Tudo foi feito para quebrar a imagem de um acordo assinado em papel celebrado apenas entre quatro homens e líderes partidários. Nos discursos, foi dado espaço às candidatas femininas e às da sociedade civil. A intervenção mais aplaudida foi sem dúvida a de Rachel Kéké, antiga líder da greve das empregadas e empregados do hotel Ibis em Batignolles, Paris: «Subcontratação são maus tratos, menosprezo, humilhação. Nós, empregados e empregadas do hotel Ibis des Batignolles, sofremos isto», disse ela. «Conduzimos esta luta à vitória, porque não ir até à Assembleia, nós somos os essenciais! É tempo do nosso trabalho e voz serem visíveis na Assembleia Nacional.»

"É a primeira vez"

O evento manteve a estrutura das reuniões presidenciais: depois dos oradores, foi a vez de Jean-Luc Mélenchon.

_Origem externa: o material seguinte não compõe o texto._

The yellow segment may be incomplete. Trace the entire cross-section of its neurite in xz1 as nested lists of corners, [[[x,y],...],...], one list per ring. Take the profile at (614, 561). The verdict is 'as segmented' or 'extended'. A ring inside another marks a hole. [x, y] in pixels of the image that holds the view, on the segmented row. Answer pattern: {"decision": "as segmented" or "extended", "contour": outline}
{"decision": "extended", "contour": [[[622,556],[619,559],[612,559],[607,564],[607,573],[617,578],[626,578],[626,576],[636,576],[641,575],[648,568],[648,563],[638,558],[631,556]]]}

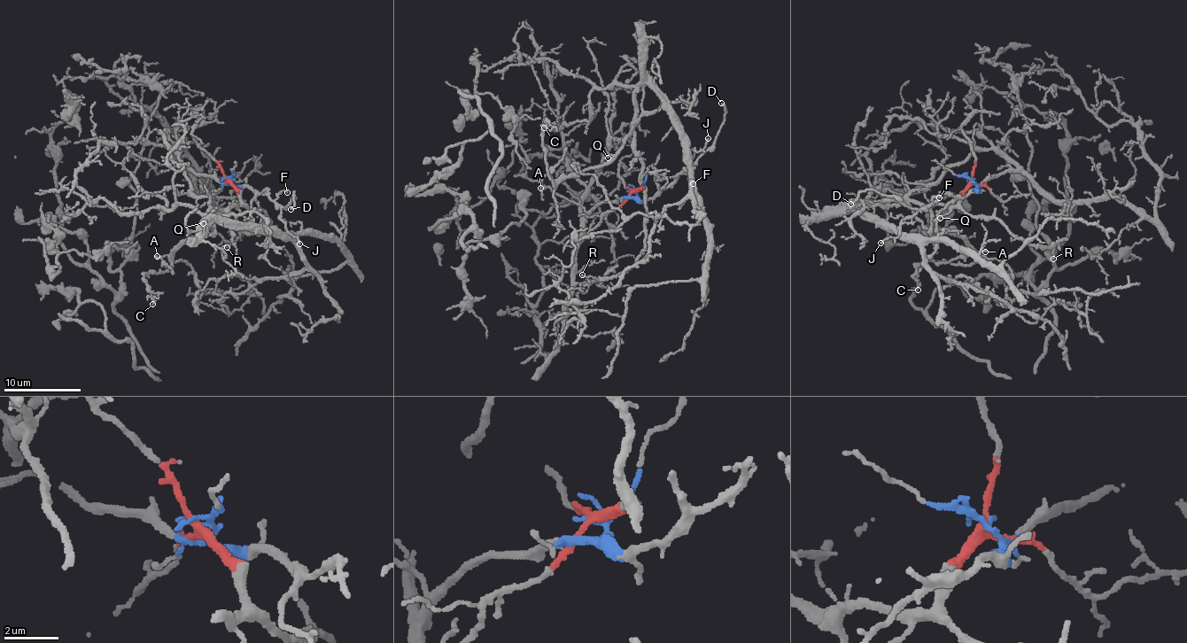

O antigo candidato presidencial reivindicou o orgulho de se ter obtido esse acordo à esquerda: «Desde o início da história, desde sempre, é a primeira vez que há um acordo geral na primeira volta, em todos os círculos eleitorais. Não foi feito pelo Cartel das Esquerdas (Cartel des gauches), nem pela Frente Popular, nem pela Libertação, nem em Maio de 68, nem pelo Programa Comum. Conseguimos nós».

Para o antigo senador socialista, Jean-Luc Mélenchon, o seu resultado, de mais de 23% de votos, nas eleições presidenciais é o sinal da vontade dos eleitores por soluções mais radicais, e «assim que as outras forças mostraram que tinham recebido a mensagem, pudemos unir-nos».

Quanto ao futuro, ninguém o adivinha. Mesmo que os Nupes não obtenham uma maioria, os candidatos asseguram que esta aliança viverá muito tempo. O deputado comunista de Seine-Saint-Denis, Stéphane Peu, afirma: «a minha esperança é que os Nupes sejam uma coligação para trazer uma alternativa política para os próximos cinco anos, que quebrará o ímpeto da extrema-direita e do liberalismo extremo.»